Benchmark Brent has climbed more than 25 percent since the start of the 2019. But prices may stall as a slowing global economy squeezes demand and US crude floods the market, a Reuters poll of analysts found.

Saudi Energy Minister Khalid al-Falih said the new deal would help reduce global oil stocks, balance the market and spur investments in future energy supplies.

"The agreement confirms that the Saudi-Russian partnership paved the way to guarantee the interest of producers and consumers and the continued growth of the global economy," Falih tweeted.

The fact that Russia and Saudi Arabia effectively announced the deal before OPEC began to meet will likely anger smaller members of the group, who may feel sidelined.

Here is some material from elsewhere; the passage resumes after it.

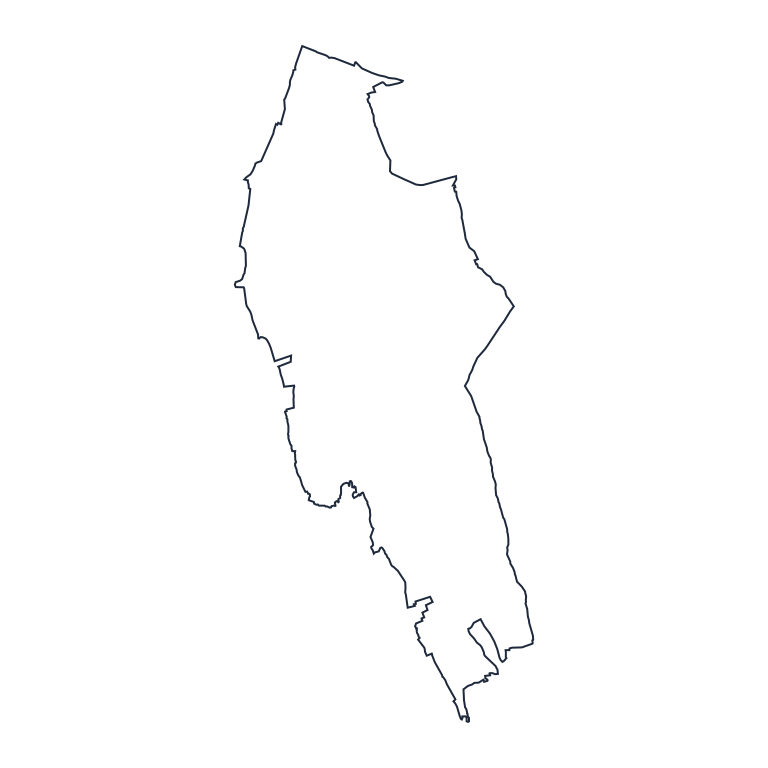 Poienesti, Vaslui, Romania (orthographic projection)
{"feature_id": "2599482B16648644353731", "entity_name": "Poienesti", "entity_type": "district", "adm_level": 2, "iso_a3": "ROU", "parent_name": "Romania", "parent_adm1": "Vaslui", "projection": "orthographic", "projection_center": [27.554, 46.58], "detail": "fine", "context": "isolated", "style": "outline", "palette": "slate", "viewbox_px": 768, "rotation_deg": 0, "n_neighbors": 0, "source": "geoboundaries", "source_scale": "gbopen_adm2", "svg_char_len": 6083}
<svg xmlns="http://www.w3.org/2000/svg" viewBox="0 0 768 768"><path d="M461.8,719.5L462.5,718.0L462.4,716.4L465.8,716.4L466.2,716.7L466.7,718.9L466.6,721.3L468.1,721.9L469.0,721.3L469.0,717.9L467.9,716.7L467.5,713.8L467.0,713.2L467.1,712.4L466.2,708.9L465.1,707.3L464.0,700.2L463.5,689.3L468.0,685.9L472.1,684.5L474.3,682.9L478.8,682.6L483.2,679.8L483.5,679.7L484.1,681.8L487.3,680.9L487.6,680.6L487.4,679.7L485.4,678.2L485.1,675.9L490.1,675.3L489.5,673.4L490.0,673.1L492.7,673.2L495.0,674.2L497.9,673.9L497.5,669.8L495.5,666.0L485.1,656.1L484.2,654.6L483.8,652.1L481.7,647.2L480.2,645.2L476.8,642.5L474.1,638.5L470.0,634.1L468.6,631.2L468.3,628.8L470.0,628.3L471.6,626.8L473.7,622.9L480.6,619.2L484.3,626.2L490.1,633.8L494.3,641.5L497.3,649.2L499.5,657.6L500.7,660.1L502.4,661.9L503.9,661.0L506.4,658.1L505.8,657.2L505.9,652.8L505.6,650.1L509.4,650.1L509.6,648.4L512.0,647.7L521.9,647.4L531.5,644.0L532.5,643.6L532.7,642.9L532.3,640.4L533.2,639.8L532.9,635.7L529.3,623.2L528.9,620.1L527.9,616.6L527.2,609.0L525.5,603.4L526.0,602.1L525.8,600.3L526.1,597.1L526.0,595.2L525.5,594.3L525.1,591.6L521.8,586.6L517.0,581.7L515.5,575.6L514.9,574.5L514.6,572.0L513.0,567.9L510.4,563.7L510.2,561.4L507.0,554.4L507.6,550.1L507.2,547.4L508.4,544.5L508.3,538.1L507.7,533.4L507.2,531.9L507.2,529.4L504.3,519.1L503.2,517.8L500.9,509.1L500.0,507.2L499.3,503.4L498.6,502.3L497.8,498.4L496.1,495.1L495.5,488.0L495.8,484.5L495.0,481.4L493.0,476.7L492.9,474.2L492.0,470.5L492.1,467.6L490.7,462.8L490.8,459.2L490.3,457.6L489.1,455.9L487.4,451.6L486.7,447.3L483.9,439.1L482.7,430.6L482.1,429.6L481.4,425.7L480.4,423.1L480.0,419.7L479.5,418.5L479.5,416.9L476.6,411.7L471.2,396.1L464.9,386.0L468.3,379.9L469.6,374.8L472.1,370.3L473.4,366.4L477.3,357.9L484.8,349.4L487.4,345.8L500.0,326.7L504.4,320.8L510.1,311.4L513.8,306.4L508.4,298.3L506.9,296.9L505.7,293.9L505.4,291.2L503.2,287.3L499.8,284.7L495.9,283.7L493.4,281.8L490.1,276.7L487.0,274.9L483.9,271.9L482.1,269.3L478.1,267.3L477.2,264.2L476.2,264.3L474.6,260.3L477.9,259.2L474.2,251.2L469.4,247.5L465.6,238.7L464.9,233.8L462.3,219.8L461.6,217.7L461.9,214.5L461.4,210.3L459.7,203.9L458.4,201.4L456.7,196.5L456.2,191.7L454.9,191.6L454.6,190.8L454.0,187.9L455.4,187.2L454.9,185.5L452.9,185.5L456.3,179.3L456.0,176.1L423.0,185.0L420.1,185.1L415.9,184.5L404.2,179.3L392.0,173.6L390.0,171.2L390.4,160.4L387.2,155.5L385.6,152.2L379.1,136.1L377.3,130.8L377.1,129.1L374.9,125.3L374.8,123.7L373.8,121.0L373.6,115.3L372.2,112.3L371.8,109.5L370.1,105.9L369.8,104.0L368.2,101.9L367.5,99.4L369.1,97.5L369.2,97.0L369.1,96.0L367.6,94.1L371.2,92.6L375.1,92.0L373.2,87.0L382.2,82.3L383.4,82.5L386.2,85.3L389.4,85.3L399.0,83.1L402.4,81.6L402.8,80.8L395.7,78.7L388.9,78.0L385.1,76.6L379.2,75.4L372.2,73.0L361.9,68.4L355.8,62.2L355.2,62.4L354.1,65.7L334.5,58.1L331.2,57.6L329.2,57.9L327.6,56.3L325.6,55.2L316.8,52.2L315.9,51.4L302.2,46.1L296.1,63.5L295.1,67.4L295.4,69.6L293.4,70.2L293.3,71.8L292.4,75.1L290.4,79.8L289.9,81.9L289.9,84.7L289.1,87.9L285.1,98.5L284.2,99.7L284.9,109.1L281.1,122.8L281.4,124.0L281.0,124.4L278.2,122.8L277.4,124.7L276.0,124.0L274.0,130.2L273.3,133.6L261.2,161.1L256.9,162.6L255.4,163.6L255.0,165.4L252.8,170.6L250.6,174.2L246.2,177.4L244.3,179.5L247.9,180.4L247.8,181.9L248.6,184.5L248.8,188.3L250.3,188.9L248.5,205.5L243.7,226.9L242.8,228.5L242.9,230.9L242.2,232.5L239.8,246.2L241.1,246.5L244.0,248.6L244.5,249.7L245.6,253.1L245.9,265.6L245.1,268.7L244.5,273.4L243.6,274.5L242.2,279.0L240.1,280.7L235.7,282.1L234.8,284.7L235.8,287.1L243.7,287.3L244.2,288.6L246.2,304.0L246.8,306.2L250.1,311.4L251.3,314.4L252.6,320.4L258.0,334.4L258.3,338.4L259.0,338.6L260.7,337.1L262.8,337.3L265.8,338.7L267.2,340.4L269.1,343.8L270.8,348.1L274.7,361.2L291.1,355.6L290.7,361.8L278.3,366.6L279.0,367.5L279.7,369.5L280.8,374.8L282.2,378.6L283.7,384.5L284.0,386.7L294.1,385.6L294.3,386.6L293.7,388.4L293.3,392.1L293.8,395.9L293.5,399.3L293.8,407.7L286.6,409.5L286.3,410.3L286.6,411.2L285.0,411.7L285.0,412.0L286.7,416.7L286.5,418.3L287.4,419.2L287.4,421.6L288.4,425.7L288.4,431.9L288.0,434.6L288.6,435.8L288.3,437.0L288.8,439.7L290.4,444.4L291.5,445.7L291.5,448.4L292.3,451.1L295.2,451.1L294.8,453.6L295.2,454.8L295.1,456.7L295.4,460.5L296.0,461.5L295.9,462.7L295.1,463.2L295.1,465.7L296.7,470.0L296.8,471.9L298.4,475.6L299.9,477.4L302.2,485.2L305.4,491.8L307.2,491.6L308.2,493.8L309.1,493.8L309.8,494.3L310.0,496.4L309.3,497.3L308.8,500.2L313.9,502.0L314.1,503.6L316.3,504.7L317.8,504.5L318.8,505.6L324.7,505.7L325.6,506.5L327.0,506.4L329.9,507.7L331.1,507.4L331.3,506.4L331.8,506.1L334.0,505.6L335.0,505.8L335.6,506.6L334.9,502.4L336.5,501.2L337.9,501.4L338.3,502.2L338.6,502.0L338.8,501.8L338.4,500.3L338.4,499.1L340.2,498.0L340.1,496.2L340.3,495.2L340.8,495.0L341.1,492.7L341.0,487.0L341.2,486.5L343.4,483.9L346.3,482.8L348.2,483.2L348.9,485.1L349.0,486.6L349.6,484.8L349.8,481.4L350.4,481.0L351.2,481.3L352.1,483.2L352.2,487.2L353.7,487.5L353.8,486.7L354.3,486.3L355.6,487.2L356.2,492.2L353.9,492.3L352.7,494.8L352.9,496.3L354.0,498.0L357.5,496.0L358.8,494.4L359.5,494.7L359.7,495.4L360.2,495.2L360.6,495.0L360.4,494.2L360.7,493.9L362.5,492.6L363.1,492.7L364.8,497.6L367.5,502.2L367.3,503.4L369.8,509.5L370.3,515.5L369.7,519.0L370.1,521.8L371.8,526.9L373.5,528.7L370.5,537.0L372.8,542.4L373.0,545.3L371.1,547.0L371.3,548.1L372.7,550.2L373.8,553.6L374.9,552.4L378.7,551.4L380.4,547.8L381.5,547.5L382.4,548.1L384.4,551.1L385.1,553.6L386.3,554.5L387.3,557.1L388.9,558.9L391.1,564.6L392.3,566.3L393.5,566.8L397.9,570.9L404.5,580.9L405.3,582.6L405.5,587.8L405.2,592.5L405.8,594.3L407.7,607.7L414.8,605.9L413.9,604.3L415.8,603.9L415.5,601.5L430.1,596.8L432.6,602.0L425.9,605.2L427.5,610.1L422.4,612.6L424.2,617.4L421.5,618.5L422.4,620.8L416.0,623.5L415.1,626.4L415.8,627.4L416.1,628.6L416.9,628.5L416.7,631.5L417.0,632.7L418.3,635.2L418.5,636.4L419.6,637.9L418.1,639.6L424.3,647.7L424.8,649.5L425.0,651.8L426.8,655.7L431.8,653.6L432.0,654.0L432.1,655.2L434.7,662.0L442.0,675.0L442.4,676.8L443.1,677.1L445.3,680.2L446.9,684.3L455.4,699.4L453.5,701.4L455.3,703.5L457.0,706.7L459.6,715.7L460.9,718.9L461.8,719.5Z" fill="none" stroke="#1e293b" stroke-width="2"/></svg>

"Who needs an OPEC meeting?", one of the delegates said after learning about the headlines from the Russia-Saudi meeting.

Some delegates said Iran might still put up a fight at the meeting.

Russia's Energy Minister Alexander Novak said he believed most OPEC members including Iran had already expressed support to extend the output-cutting deal.

He said it may be wise to extend the agreement by nine rather than six months to avoid raising output during weak seasonal demand.

"It might make sense to keep the deal in place during the winter period," he told reporters.